New York State is Setting a New Precedent on Financial Cybersecurity Regulation

On March 1, 2017, Maria Vullo, Superintendent of Financial Services for the Department of Financial Services in the state of New York, promulgated Part 500 of Title 23 of the Official Compilation of Codes, Rules and Regulations of the State of New York, into law. This new regulation is more commonly referred to as the controversial NY state financial cybersecurity rule. Many financial institutions fought this rule vigorously because they view the bill as unprecedented, overly restrictive, and extremely costly for compliance.

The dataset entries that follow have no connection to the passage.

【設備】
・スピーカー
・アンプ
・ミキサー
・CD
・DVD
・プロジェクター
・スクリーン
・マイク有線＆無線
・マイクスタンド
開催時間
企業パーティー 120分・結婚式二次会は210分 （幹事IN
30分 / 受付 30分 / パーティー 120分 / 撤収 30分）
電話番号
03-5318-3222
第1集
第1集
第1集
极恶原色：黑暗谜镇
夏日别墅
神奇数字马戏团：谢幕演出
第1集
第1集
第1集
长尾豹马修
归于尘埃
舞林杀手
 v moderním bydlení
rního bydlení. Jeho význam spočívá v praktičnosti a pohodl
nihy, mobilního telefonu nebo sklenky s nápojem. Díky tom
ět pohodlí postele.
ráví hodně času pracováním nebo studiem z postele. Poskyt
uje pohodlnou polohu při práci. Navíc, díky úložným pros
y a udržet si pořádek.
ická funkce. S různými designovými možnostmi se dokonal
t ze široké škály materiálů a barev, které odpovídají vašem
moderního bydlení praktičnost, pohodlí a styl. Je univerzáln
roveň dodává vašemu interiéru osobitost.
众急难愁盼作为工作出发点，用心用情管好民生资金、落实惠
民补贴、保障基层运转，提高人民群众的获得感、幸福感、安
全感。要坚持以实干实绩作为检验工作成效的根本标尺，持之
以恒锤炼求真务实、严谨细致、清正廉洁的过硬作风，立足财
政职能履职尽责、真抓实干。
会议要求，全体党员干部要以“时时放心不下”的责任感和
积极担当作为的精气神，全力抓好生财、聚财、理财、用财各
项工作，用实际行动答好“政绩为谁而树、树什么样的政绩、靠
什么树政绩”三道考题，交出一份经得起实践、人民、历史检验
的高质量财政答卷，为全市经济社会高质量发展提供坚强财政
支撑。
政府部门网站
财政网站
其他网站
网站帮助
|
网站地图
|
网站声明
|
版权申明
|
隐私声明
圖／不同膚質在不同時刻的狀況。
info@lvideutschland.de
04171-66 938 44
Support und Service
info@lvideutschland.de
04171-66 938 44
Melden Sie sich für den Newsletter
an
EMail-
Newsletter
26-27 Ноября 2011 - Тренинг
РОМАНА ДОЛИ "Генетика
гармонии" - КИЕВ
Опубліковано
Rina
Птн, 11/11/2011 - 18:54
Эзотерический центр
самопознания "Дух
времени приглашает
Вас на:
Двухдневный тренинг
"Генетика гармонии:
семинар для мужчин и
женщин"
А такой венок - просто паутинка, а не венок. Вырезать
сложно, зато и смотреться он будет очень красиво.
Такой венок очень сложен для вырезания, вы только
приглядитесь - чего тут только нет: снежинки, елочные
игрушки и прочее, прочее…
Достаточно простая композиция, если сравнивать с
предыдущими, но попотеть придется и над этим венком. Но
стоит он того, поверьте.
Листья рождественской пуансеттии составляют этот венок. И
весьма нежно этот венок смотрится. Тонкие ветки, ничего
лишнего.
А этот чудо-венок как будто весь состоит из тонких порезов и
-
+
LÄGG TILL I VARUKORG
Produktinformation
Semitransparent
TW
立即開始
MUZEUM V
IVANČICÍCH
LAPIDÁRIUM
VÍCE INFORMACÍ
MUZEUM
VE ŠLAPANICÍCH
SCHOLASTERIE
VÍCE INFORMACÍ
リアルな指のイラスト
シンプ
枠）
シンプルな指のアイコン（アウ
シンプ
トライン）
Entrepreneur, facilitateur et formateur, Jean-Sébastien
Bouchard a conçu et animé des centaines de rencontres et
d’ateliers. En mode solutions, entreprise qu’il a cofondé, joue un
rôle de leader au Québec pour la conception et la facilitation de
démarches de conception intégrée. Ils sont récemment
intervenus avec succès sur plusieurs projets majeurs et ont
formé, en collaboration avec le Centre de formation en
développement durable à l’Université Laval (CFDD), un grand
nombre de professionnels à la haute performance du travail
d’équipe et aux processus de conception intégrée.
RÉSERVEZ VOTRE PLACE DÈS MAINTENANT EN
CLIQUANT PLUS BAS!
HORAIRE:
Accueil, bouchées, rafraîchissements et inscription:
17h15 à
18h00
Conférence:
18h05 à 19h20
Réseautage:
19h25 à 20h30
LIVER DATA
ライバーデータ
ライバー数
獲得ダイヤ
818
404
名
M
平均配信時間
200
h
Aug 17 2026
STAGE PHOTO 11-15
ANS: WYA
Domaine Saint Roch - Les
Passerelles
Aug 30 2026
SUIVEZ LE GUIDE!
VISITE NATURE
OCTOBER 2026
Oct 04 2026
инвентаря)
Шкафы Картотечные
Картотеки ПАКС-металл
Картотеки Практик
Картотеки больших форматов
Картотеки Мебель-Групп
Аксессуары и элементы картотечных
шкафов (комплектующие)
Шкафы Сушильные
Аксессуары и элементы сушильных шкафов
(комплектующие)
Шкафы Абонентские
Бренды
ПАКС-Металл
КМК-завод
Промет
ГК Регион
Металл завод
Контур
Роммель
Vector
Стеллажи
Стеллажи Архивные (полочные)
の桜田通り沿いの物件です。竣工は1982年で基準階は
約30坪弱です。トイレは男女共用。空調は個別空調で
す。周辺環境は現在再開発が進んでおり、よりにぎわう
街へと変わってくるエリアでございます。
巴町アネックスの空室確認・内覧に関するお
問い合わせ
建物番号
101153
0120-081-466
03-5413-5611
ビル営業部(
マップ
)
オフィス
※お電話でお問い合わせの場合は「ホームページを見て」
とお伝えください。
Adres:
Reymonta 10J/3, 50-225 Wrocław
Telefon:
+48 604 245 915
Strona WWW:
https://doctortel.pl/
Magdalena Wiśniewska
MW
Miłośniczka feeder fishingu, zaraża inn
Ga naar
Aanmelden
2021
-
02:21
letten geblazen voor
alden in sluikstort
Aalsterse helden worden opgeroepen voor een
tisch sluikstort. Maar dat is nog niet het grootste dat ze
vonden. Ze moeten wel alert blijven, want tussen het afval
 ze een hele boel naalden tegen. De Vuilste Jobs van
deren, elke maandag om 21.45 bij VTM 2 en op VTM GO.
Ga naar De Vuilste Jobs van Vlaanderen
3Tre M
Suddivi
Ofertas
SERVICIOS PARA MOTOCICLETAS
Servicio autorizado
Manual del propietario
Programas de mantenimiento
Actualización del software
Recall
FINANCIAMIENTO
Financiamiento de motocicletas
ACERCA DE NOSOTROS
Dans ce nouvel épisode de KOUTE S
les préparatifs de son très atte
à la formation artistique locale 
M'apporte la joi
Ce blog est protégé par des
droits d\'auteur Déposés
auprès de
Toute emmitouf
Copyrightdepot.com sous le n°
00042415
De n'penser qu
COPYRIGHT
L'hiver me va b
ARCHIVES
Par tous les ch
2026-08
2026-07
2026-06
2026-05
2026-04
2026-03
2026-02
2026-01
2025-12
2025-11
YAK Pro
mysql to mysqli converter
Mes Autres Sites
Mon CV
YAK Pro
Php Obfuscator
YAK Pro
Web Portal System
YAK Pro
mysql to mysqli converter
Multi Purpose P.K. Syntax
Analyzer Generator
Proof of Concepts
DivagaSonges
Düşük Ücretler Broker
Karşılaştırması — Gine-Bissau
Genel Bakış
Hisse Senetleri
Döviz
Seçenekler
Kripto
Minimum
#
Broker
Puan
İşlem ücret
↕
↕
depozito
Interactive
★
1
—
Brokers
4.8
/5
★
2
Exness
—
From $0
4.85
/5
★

The cybersecurity rule is aimed at regulating certain banks and financial institution that hold sensitive business and consumer information.  The rule requires covered financial institutions—entities subject to NYDFS authority under New York banking laws— to adopt detailed protection programs, policies, and procedures to protect their Information Systems from cybersecurity threats. Although the rule was promulgated on March 1, the timeframe for compliance requirements set forth in the rule will come in different stages. Covered institutions will have about six months from March 1^st to establish compliance with the rules. The first compliance deadline, August 28, 2017, requires covered financial institutions to be in compliance with the following: “the requirement to have a cybersecurity program and cybersecurity policies and procedures; the designation of a CISO; the access privileges requirement; the requirements relating to cybersecurity personnel and cybersecurity intelligence; the requirement for an incident response plan; and the requirement to provide notice of certain cybersecurity events to NYDFS and to document remedial efforts.” There are three more certification compliance dates, March 1, 2018, September 3, 2018, and March 1, 2019, so the covered financial institutions have exactly two years from the date of promulgation to implement compliance programs for the rule.  State officials implementing the law hope that the rule creates “certain regulatory minimum standards while encouraging firms to keep pace with technological advances.”

All aspects of the worlds are becoming increasingly digital, so New York’s move towards increased security measures does not come as a complete surprise. The increased regulations are a no-brainer for New York State Governor Andrew Cuomo who stated, “New York [City] is the financial capital of the world, and it is critical that we do everything in our power to protect consumers and our financial system from the ever increasing threat of cyber-attacks.” It appears the rule has support from New York officials across the board, as Superintendent Vullo has also stated, “New Yorkers must be confident that the banks, insurance companies and the other financial institutions that they rely on are securely handling and establishing necessary protocols that ensure the security and privacy of their sensitive personal information.”

The new rule is, apparently, the first of its kind says Cuomo, stating that “these strong, first-in-the-nation protections will help ensure this industry has the necessary safeguards in place” to protect businesses and clients “from the serious economic harm caused by these devastating cyber-crimes.”  Furthermore, no other state and no other federal agency has the kinds of mandatory standards.  Many commenters and covered institutions believe that these rules are overly excessive, especially the new standards calling for banks and insurers to heavily scrutinize security at third-party vendors providing them goods and services.  Smaller banks believe that the new rules are overbroad in a sense that the regulators have created a “one-size-fits-all approach,” because they have not taken into account the different circumstances for each bank and the risk profile of smaller banks.  Smaller banks believe that, since costs will be extremely high for compliance with the new rules, they will be at an extremely high competitive disadvantage.  It appears, however, that Vullo is not too worried about compliance issues because updates of the rule have allowed “an appropriate period of time for regulated entities to review the rule… and make certain that their systems can effectively and efficiently meet the risks associated with cyber threats.”  Although this new rule appears to set an elevated bar for cybersecurity regulation in the financial industry, given that we are living in an ever-expanding state of the digital age and, therefore, an increase in cyber-attack exposure, it leads one to believe that it will not be too much longer until other states, and even federal agencies, have new regulations of their own.